Last Call, their second record for Arena Rock, is the liberation Superdrag needed. It’s the same distinct Superdrag sound at heart but it feels like they’re more comfortable in it. They’ve shed the wall of sound guitar harmonies which were largely the work of Brandon Fisher and since adopted a more riffy two guitar interplay between John Davis and new guy, Mic Harrison. Bassist Sam Powers, who’s been with the band since 1999, has no doubt helped transform the band from mod buzz band to jeans and t-shirts classic rock. His contributions to Last Call are clear nods to classic rock — “Stu”‘s Who-like chord riffs; “I Can’t Wait”‘s “yeaaaah”s and “mmm..girl”s.
John Davis is as sharp as ever on the album’s easy stand-out “The Staggering Genius.” It’s another of those hits that Elektra wouldn’t have heard. With its big riff and chugging chords, this is the “Lighting the Way” for this summer. Turn it up and grab another Pabst. Then there’s “Baby Goes to Eleven” — the kind of easy single that you guess Superdrag could write in their sleep (this time featuring guest Bob Pollard). “Feeling Like I Do” with its Blue Oyster Cult-esque vocal line is another classic. At least half the album is ready-made not for “The Buzz” radio stations but for “The Rock” radio stations.
When the Drag does slow it down (like on the country-fied “Safe & Warm” or the clear nod to the Beatles, “Her Melancholy Tune”), they make sure to blast out of it with another riff rocker (“Remain Yer Strange” and “Stu” respectively).

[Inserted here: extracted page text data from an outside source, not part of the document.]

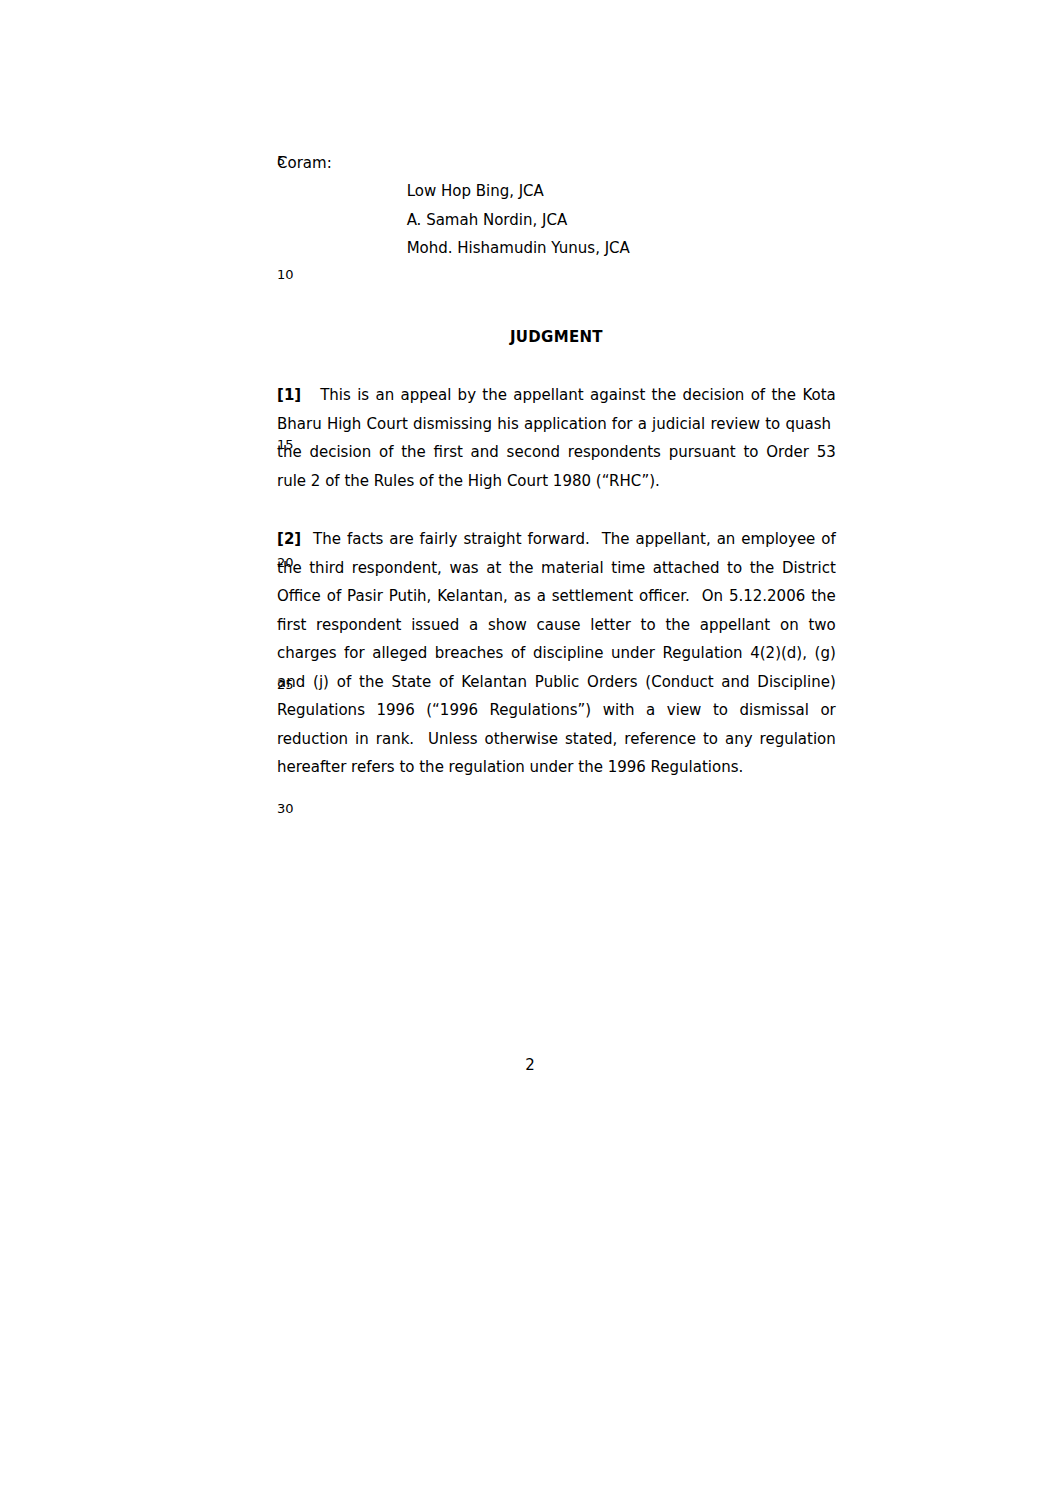5
Coram:
Low Hop Bing, JCA
A. Samah Nordin, JCA
Mohd. Hishamudin Yunus, JCA
10
JUDGMENT
15
[1] This is an appeal by the appellant against the decision of the Kota Bharu High Court dismissing his application for a judicial review to quash the decision of the first and second respondents pursuant to Order 53 rule 2 of the Rules of the High Court 1980 (“RHC”).
20 25 30
[2] The facts are fairly straight forward. The appellant, an employee of the third respondent, was at the material time attached to the District Office of Pasir Putih, Kelantan, as a settlement officer. On 5.12.2006 the first respondent issued a show cause letter to the appellant on two charges for alleged breaches of discipline under Regulation 4(2)(d), (g) and (j) of the State of Kelantan Public Orders (Conduct and Discipline) Regulations 1996 (“1996 Regulations”) with a view to dismissal or reduction in rank. Unless otherwise stated, reference to any regulation hereafter refers to the regulation under the 1996 Regulations.
2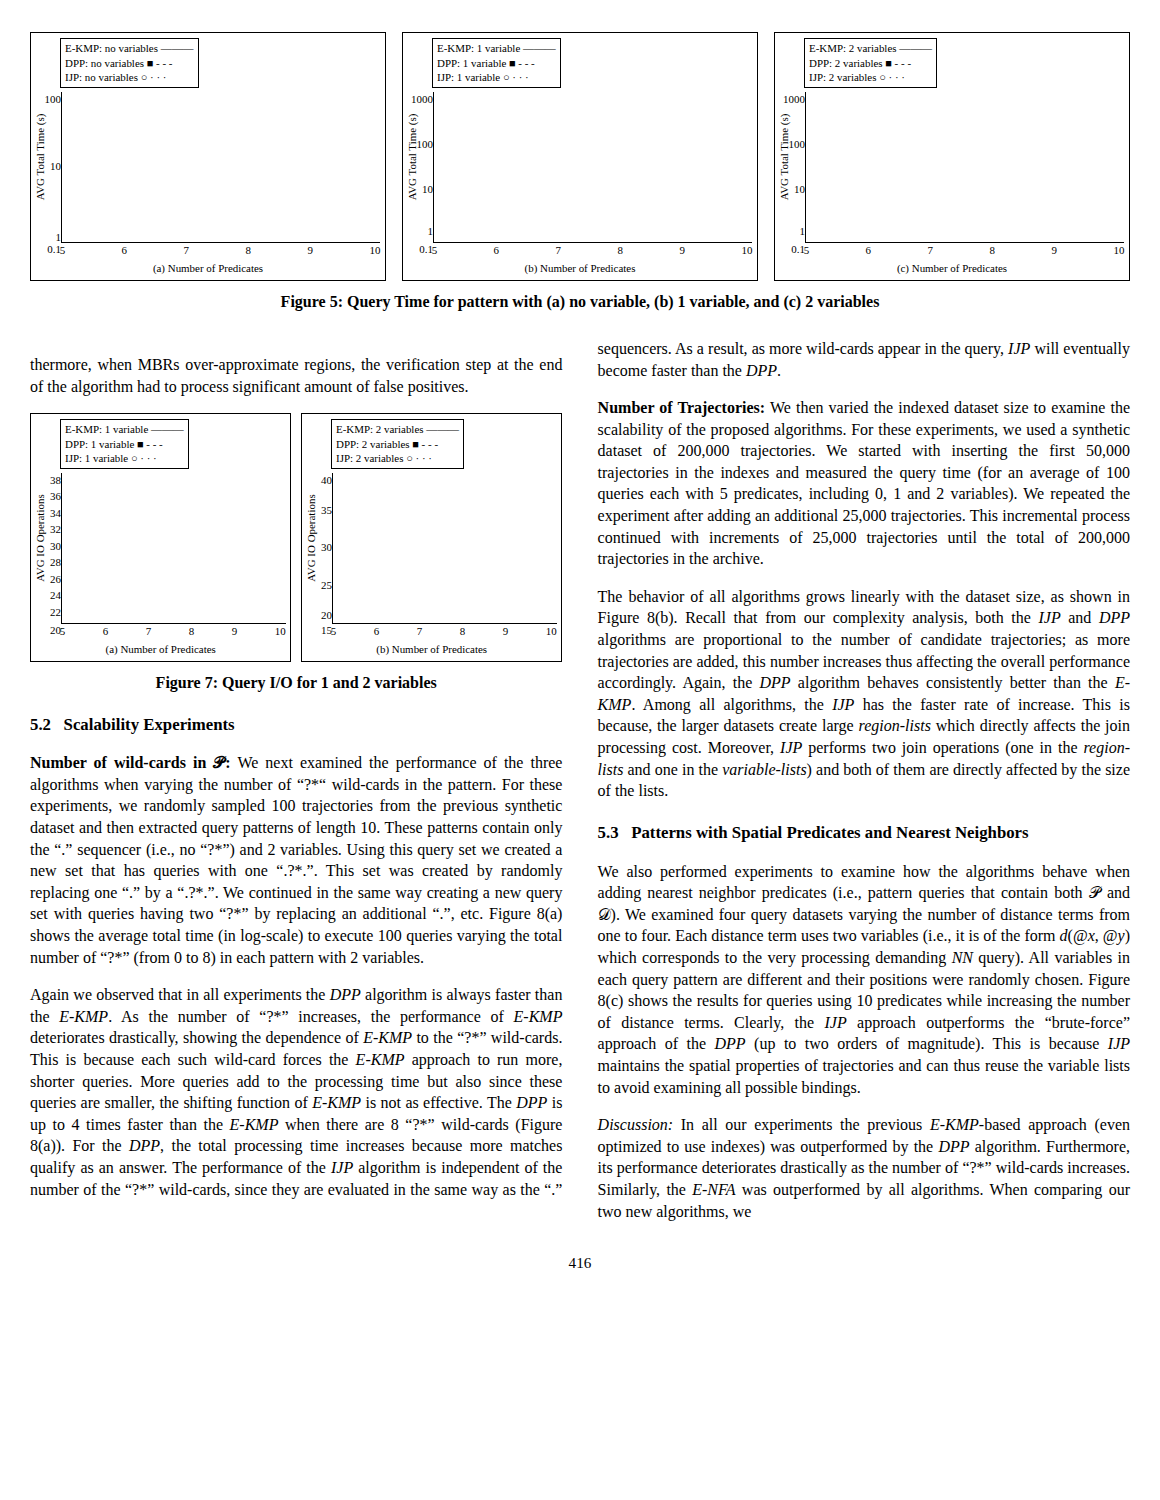AVG Total Time (s)
E-KMP: no variables ———
DPP: no variables ■ - - -
IJP: no variables ○ · · ·
100 10 1 0.1
5678910
(a) Number of Predicates
AVG Total Time (s)
E-KMP: 1 variable ———
DPP: 1 variable ■ - - -
IJP: 1 variable ○ · · ·
1000 100 10 1 0.1
5678910
(b) Number of Predicates
AVG Total Time (s)
E-KMP: 2 variables ———
DPP: 2 variables ■ - - -
IJP: 2 variables ○ · · ·
1000 100 10 1 0.1
5678910
(c) Number of Predicates
Figure 5: Query Time for pattern with (a) no variable, (b) 1 variable, and (c) 2 variables
thermore, when MBRs over-approximate regions, the verification step at the end of the algorithm had to process significant amount of false positives.
AVG IO Operations
E-KMP: 1 variable ———
DPP: 1 variable ■ - - -
IJP: 1 variable ○ · · ·
38 36 34 32 30 28 26 24 22 20
5678910
(a) Number of Predicates
AVG IO Operations
E-KMP: 2 variables ———
DPP: 2 variables ■ - - -
IJP: 2 variables ○ · · ·
40 35 30 25 20 15
5678910
(b) Number of Predicates
Figure 7: Query I/O for 1 and 2 variables
5.2 Scalability Experiments
Number of wild-cards in 𝒫: We next examined the performance of the three algorithms when varying the number of “?*“ wild-cards in the pattern. For these experiments, we randomly sampled 100 trajectories from the previous synthetic dataset and then extracted query patterns of length 10. These patterns contain only the “.” sequencer (i.e., no “?*”) and 2 variables. Using this query set we created a new set that has queries with one “.?*.”. This set was created by randomly replacing one “.” by a “.?*.”. We continued in the same way creating a new query set with queries having two “?*” by replacing an additional “.”, etc. Figure 8(a) shows the average total time (in log-scale) to execute 100 queries varying the total number of “?*” (from 0 to 8) in each pattern with 2 variables.
Again we observed that in all experiments the DPP algorithm is always faster than the E-KMP. As the number of “?*” increases, the performance of E-KMP deteriorates drastically, showing the dependence of E-KMP to the “?*” wild-cards. This is because each such wild-card forces the E-KMP approach to run more, shorter queries. More queries add to the processing time but also since these queries are smaller, the shifting function of E-KMP is not as effective. The DPP is up to 4 times faster than the E-KMP when there are 8 “?*” wild-cards (Figure 8(a)). For the DPP, the total processing time increases because more matches qualify as an answer. The performance of the IJP algorithm is independent of the number of the “?*” wild-cards, since they are evaluated in the same way as the “.” sequencers. As a result, as more wild-cards appear in the query, IJP will eventually become faster than the DPP.
Number of Trajectories: We then varied the indexed dataset size to examine the scalability of the proposed algorithms. For these experiments, we used a synthetic dataset of 200,000 trajectories. We started with inserting the first 50,000 trajectories in the indexes and measured the query time (for an average of 100 queries each with 5 predicates, including 0, 1 and 2 variables). We repeated the experiment after adding an additional 25,000 trajectories. This incremental process continued with increments of 25,000 trajectories until the total of 200,000 trajectories in the archive.
The behavior of all algorithms grows linearly with the dataset size, as shown in Figure 8(b). Recall that from our complexity analysis, both the IJP and DPP algorithms are proportional to the number of candidate trajectories; as more trajectories are added, this number increases thus affecting the overall performance accordingly. Again, the DPP algorithm behaves consistently better than the E-KMP. Among all algorithms, the IJP has the faster rate of increase. This is because, the larger datasets create large region-lists which directly affects the join processing cost. Moreover, IJP performs two join operations (one in the region-lists and one in the variable-lists) and both of them are directly affected by the size of the lists.
5.3 Patterns with Spatial Predicates and Nearest Neighbors
We also performed experiments to examine how the algorithms behave when adding nearest neighbor predicates (i.e., pattern queries that contain both 𝒫 and 𝒟). We examined four query datasets varying the number of distance terms from one to four. Each distance term uses two variables (i.e., it is of the form d(@x, @y) which corresponds to the very processing demanding NN query). All variables in each query pattern are different and their positions were randomly chosen. Figure 8(c) shows the results for queries using 10 predicates while increasing the number of distance terms. Clearly, the IJP approach outperforms the “brute-force” approach of the DPP (up to two orders of magnitude). This is because IJP maintains the spatial properties of trajectories and can thus reuse the variable lists to avoid examining all possible bindings.
Discussion: In all our experiments the previous E-KMP-based approach (even optimized to use indexes) was outperformed by the DPP algorithm. Furthermore, its performance deteriorates drastically as the number of “?*” wild-cards increases. Similarly, the E-NFA was outperformed by all algorithms. When comparing our two new algorithms, we
416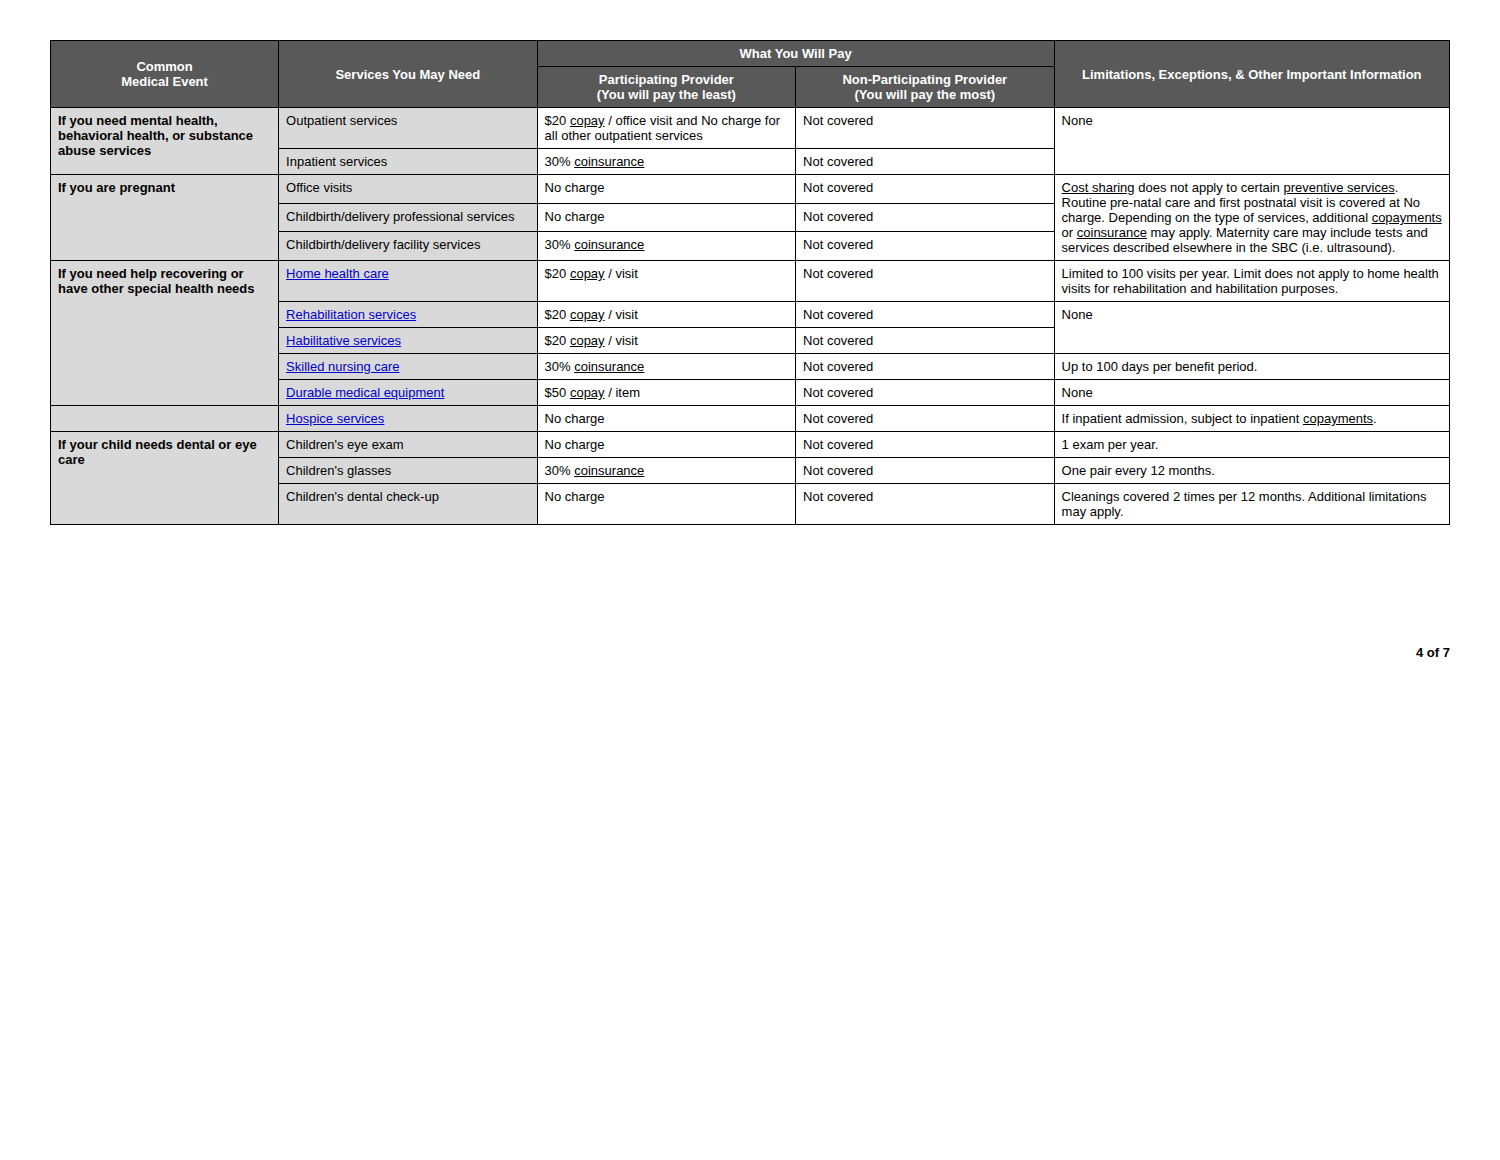| Common Medical Event | Services You May Need | What You Will Pay | Limitations, Exceptions, & Other Important Information |
| --- | --- | --- | --- |
| Participating Provider (You will pay the least) | Non-Participating Provider (You will pay the most) |
| If you need mental health, behavioral health, or substance abuse services | Outpatient services | $20 copay / office visit and No charge for all other outpatient services | Not covered | None |
| Inpatient services | 30% coinsurance | Not covered |
| If you are pregnant | Office visits | No charge | Not covered | Cost sharing does not apply to certain preventive services . Routine pre-natal care and first postnatal visit is covered at No charge. Depending on the type of services, additional copayments or coinsurance may apply. Maternity care may include tests and services described elsewhere in the SBC (i.e. ultrasound). |
| Childbirth/delivery professional services | No charge | Not covered |
| Childbirth/delivery facility services | 30% coinsurance | Not covered |
| If you need help recovering or have other special health needs | Home health care | $20 copay / visit | Not covered | Limited to 100 visits per year. Limit does not apply to home health visits for rehabilitation and habilitation purposes. |
| Rehabilitation services | $20 copay / visit | Not covered | None |
| Habilitative services | $20 copay / visit | Not covered |
| Skilled nursing care | 30% coinsurance | Not covered | Up to 100 days per benefit period. |
| Durable medical equipment | $50 copay / item | Not covered | None |
| | Hospice services | No charge | Not covered | If inpatient admission, subject to inpatient copayments . |
| If your child needs dental or eye care | Children's eye exam | No charge | Not covered | 1 exam per year. |
| Children's glasses | 30% coinsurance | Not covered | One pair every 12 months. |
| Children's dental check-up | No charge | Not covered | Cleanings covered 2 times per 12 months. Additional limitations may apply. |
4 of 7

Last Call doesn’t feel as down as their first post-Elektra record, In the Valley of Dying Stars. It feels warm like a rock record is supposed to — like dozens of rock records sounded in the 60s and 70s and few do today. Sure, it might not all be your kettle of fish (or mine), but heck, that’s all right. It’s finely done. It’s the sort of record they should make every year or two for as long as they want — unforced, easy and personal.